"Jangan main kalau matahari mulai terbenam, nanti kamu bisa hilang! Apalagi kalau sampai masuk ke Alas!"
Bukan untuk menakut-nakuti anak kecil agar pulang sebelum senja, tetapi itu memang pantangan bagi seluruh penduduk Dusun Pedhukul tidak peduli u...
"Apa yang sedang kamu lakukan? Senja sudah hampir tiba, seharusnya kamu sudah berada di rumah."
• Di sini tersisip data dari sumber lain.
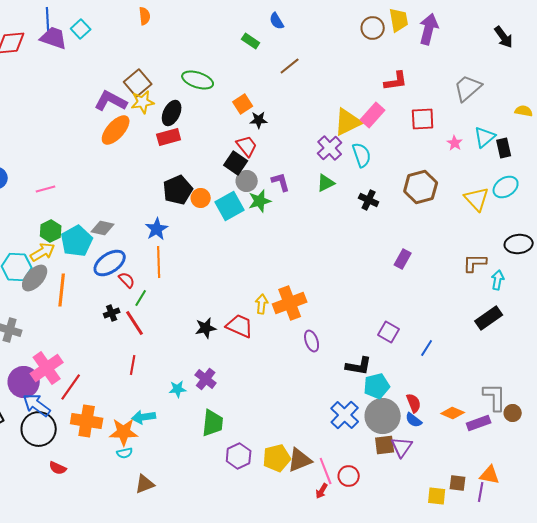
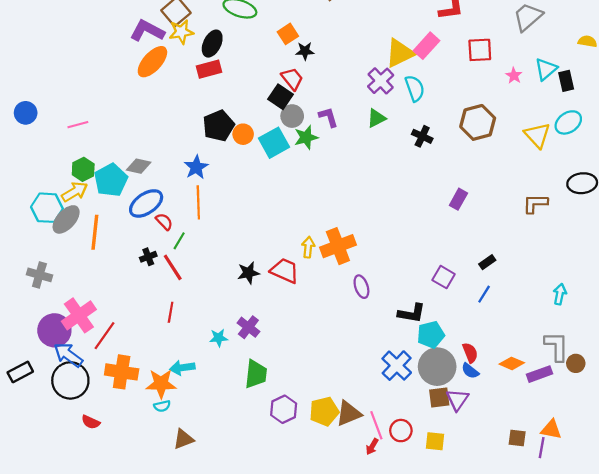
cyan arrow: (498, 280) -> (560, 294), moved
black rectangle: (489, 318) -> (487, 262), moved, size x0.6
yellow square: (437, 496) -> (435, 441), moved

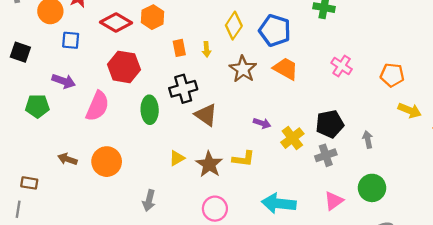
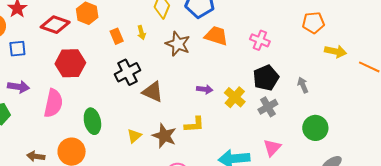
pink cross: (342, 66) -> (260, 40), moved
green ellipse: (150, 110) -> (92, 121), moved
pink triangle: (334, 201) -> (272, 148), moved

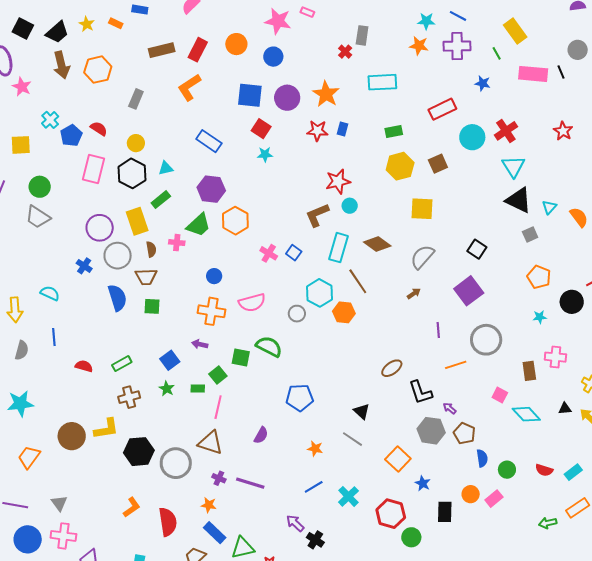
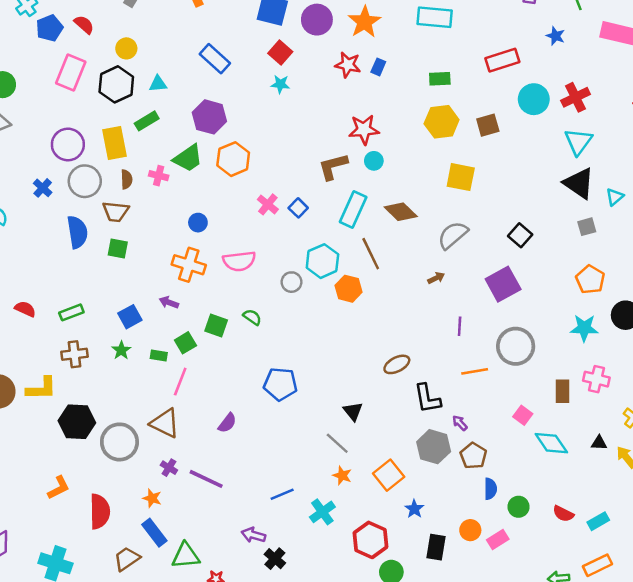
cyan star: (540, 317) -> (584, 328), size x1.6
green semicircle: (269, 347) -> (252, 317), size x0.6
orange star: (315, 449) -> (342, 475), moved
purple arrow: (295, 523) -> (253, 535), turned -36

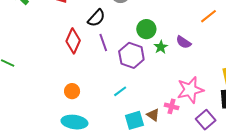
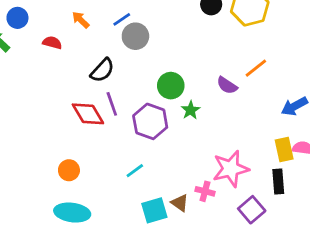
red diamond: (73, 41) -> (88, 114), moved, turned -55
purple semicircle: (184, 42) -> (227, 85), moved

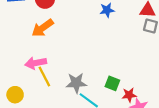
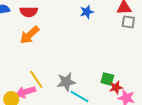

Bocah laki-laki yang sedang berjongkok di dekat semak-semak itu menoleh setelah aku berbicara padanya. Terlihat dari gerak-geriknya tadi, ia terlihat seperti sedang mencari sesuatu di sana. Ia bergantian menoleh padaku dan semak-semak itu tanpa mengucapkan sepatah kata.
"Sedang mencari apa?" Aku ikut berjongkok di sebelahnya, mungkin saja kehadiranku bisa membantunya. Dengan begitu, dia bisa pulang cepat dan tidak berlama-lama di sini. "Apa ada kelereng yang hilang?"
Bocah itu menggeleng. "Tadi ada suara anak ayam menangis, sepertinya sedang mencari ibunya."
Aku tertegun dan melirik ke arah semak-semak yang hening dan tidak bergerak, mencoba mempertajam indera telinga untuk mendengarkan suara yang anak ayam. "Aku tidak mendengar apa pun. Sepertinya dia sudah kembali ke induknya."
"Benarkah?" Bocah itu menoleh padaku dengan matanya yang lebar antara percaya tidak percaya.
"Mungkin," jawabku singkat dan bangkit dari jongkok. Tanganku terulur padanya. "Pulang, yuk! Biar kuantar. Kalau kamu masih main jam segini, nanti Mahesa bisa khawatir."
Bocah itu akhirnya berdiri dan menggandeng tanganku. Kami berjalan bersama menyusuri jalan setapak, ditemani oleh angin sepoi-sepoi dan matahari yang semakin bergulir ke barat, juga suara lembu yang sudah berada di dalam kandangnya. Tidak sekali dua kali kami berpapasan dengan warga dusun yang juga sedang dalam perjalanan menuju rumahnya masing-masing dengan membawa hasil pekerjaan mereka dari pagi hingga sore.
"Arsa," panggilku pada anak kecil itu. Ia bergumam sembari mengalihkan tatapannya dari jalanan, "kalau semisal kamu mendengarkan suara anak ayam lagi ke depannya, abaikan saja, ya?"
"Kenapa?"
Aku memutar otak, berusaha untuk menemukan jawaban yang sesuai agar bisa diterima oleh akal anak kecil itu. Mana mungkin aku berkata jika bisa saja ada sesuatu di balik sana yang dapat meniru suara bunyi hewan agar menarik perhatian anak kecil polos seperti Arsa. Menoleh ke belakang untuk melihat apa yang ada di balik itu pun aku enggan, takut-takut jika apa yang ada dalam pikiran menjadi nyata.
"Takutnya ayam itu punya orang. Jadi, jangan diambil. Bisa juga ternyata ada hewan buas di sana. Lalu-"
"Itu Kakak!" seru Arsa seolah tidak mendengarkan peringatanku sebelumnya.
Aku menghela napas panjang dan mengikuti arah pandang Arsa pada seorang pemuda sebayaku dengan badan yang lebih besar. Dia yang paling tinggi di antara teman sebayaku. Kulitnya kecokelatan karena sering berada di tengah padang rumput bersama gembala sapi dan kambing. Bahkan saat ini, di sebelah Mahesa ada dua ekor lembu yang akan ia antar ke kandangnya.